Extrait du texte -
————————

L’Institut français des pétroles a estimé que c’est de 60 à 100 milliards de barils de pétrole qui dorment sous le Bassin parisien, soit l’équivalent de 70 à 120 années de production du Koweït ! Seul souci, il s’agit de pétrole de schiste, dit “non conventionnel”, et Toreador ne possède ni les compétences, ni le “savoir faire” pour l’extraire.
C’est pour s’entourer des compétences nécessaires, qu’elle s’est associée avec un “expert” de l’activité, l’entreprise Hess, pour 120 millions de dollars, en échange du partage des futures recettes pétrolières Signalons au passage que cette séquence est une bonne affaire pour les actionnaires, le titre boursier de la société Toreador Resources, suscitant la convoitise de grandes majors pétrolières.
Enfer ou paradis ?
La production actuelle de Toreador est de 1 000 barils / jour, pour un coût d’extraction inférieur à 15 dollars par baril, le baril de brut étant vendu en moyenne à 51 dollars, avec une rentabilité de 64%.La société puise 883 barils par jour, vendus à la raffinerie Total de Grandpuits en Seine-et-Marne. Elle estime que produire du pétrole en France est rentable à un baril autour de 80 dollars, la valeur actuelle. Lorsque l’on sait que le pétrole américain a atteint un pic de 150 dollars le baril durant l’été 2008, avant de s’effondrer à 30 dollars du fait de la crise, chacun mesure les perspectives à venir et les intérêts financiers en jeu, encore faut il récupérer l’or noir ou le gaz «non conventionnel» piégé dans des couches de schiste à plus de 2500 mètres de profondeur.
Pour ce faire une seule technique, la fracturation hydraulique. Le principe est simple : effectuer des forages très profond, poser un drain horizontal et fracturer la roche via une injection d’eau sous haute pression, de sable et de produits chimiques. Autant dire que les nuisances sont nombreuses, tant en sous sols, qu’en surface, avec des conséquences inattendues, surs lesquelles nous reviendrons, dans une prochaine note.
Fort opportunément, quelques citoyens, militants d’associations (NE77, les Amis de la Terre) et de partis politiques, se sont rassemblés dans une structure, le « collectif Stop pétrole de schiste (77) » pour s’opposer à la fracturation hydraulique.

————————

Série d'exercices -
A. Recopiez le passage du texte sur le pétrole de schiste depuis « Pour ce faire » jusqu'à « une prochaine note. » inclus.
B. Selon le texte sur le pétrole de schiste, à quelle raffinerie Toreador vend-elle les barils qu'elle puise chaque jour ?
C. Rédigez la suite du texte sur le pétrole de schiste à partir de sa dernière phrase.
Ce matériau n'a aucun rapport avec le texte sur le pétrole de schiste.

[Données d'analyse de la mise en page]
————————

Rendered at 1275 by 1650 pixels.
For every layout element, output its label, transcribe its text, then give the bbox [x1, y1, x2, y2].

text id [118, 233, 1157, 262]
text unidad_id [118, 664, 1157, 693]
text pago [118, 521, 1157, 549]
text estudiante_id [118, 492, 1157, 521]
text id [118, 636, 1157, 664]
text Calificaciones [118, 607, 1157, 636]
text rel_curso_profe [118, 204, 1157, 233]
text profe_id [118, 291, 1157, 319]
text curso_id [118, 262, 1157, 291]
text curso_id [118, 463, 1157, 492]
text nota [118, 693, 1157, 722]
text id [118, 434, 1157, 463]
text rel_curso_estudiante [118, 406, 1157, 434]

————————

Réponses par tâche -
A.
Pour ce faire une seule technique, la fracturation hydraulique. Le principe est simple : effectuer des forages très profond, poser un drain horizontal et fracturer la roche via une injection d’eau sous haute pression, de sable et de produits chimiques. Autant dire que les nuisances sont nombreuses, tant en sous sols, qu’en surface, avec des conséquences inattendues, surs lesquelles nous reviendrons, dans une prochaine note.

B. À la raffinerie Total de Grandpuits, en Seine-et-Marne.

C.
Ils exigent : l’arrêt immédiat et définitif de toutes opérations liées à l’exploration ou l’extraction d’hydrocarbures et/ou de tous produits dérivés ou miniers susceptibles d’utiliser cette technique, une information précise et publique sur les sites ayant déjà fait l’objet de fracturations hydrauliques et les modalités techniques mises en oeuvre pour chacun d’eux (produits utilisés, origine et volumes d’eau prélevés, lieu et conditions du traitement des eaux résiduelles etc…) comme sur les conditions financières, fiscales et de mise en concurrence appliquées pour l’attribution de ces permis.
Alors pourquoi tant d’inquiétudes pour une exploitation pétrolière qui finalement pourrait rendre tant de service à notre économie ? Un pays ne dépendant plus pour s’approvisionner de situations géopolitiques pour le moins fragiles, voir tendues et explosives, acquérant de fait une certaine indépendance énergétique et touchant des revenus substanciels permettant de rétablir quelque peu une balance commerciale pour le moins en difficulté ?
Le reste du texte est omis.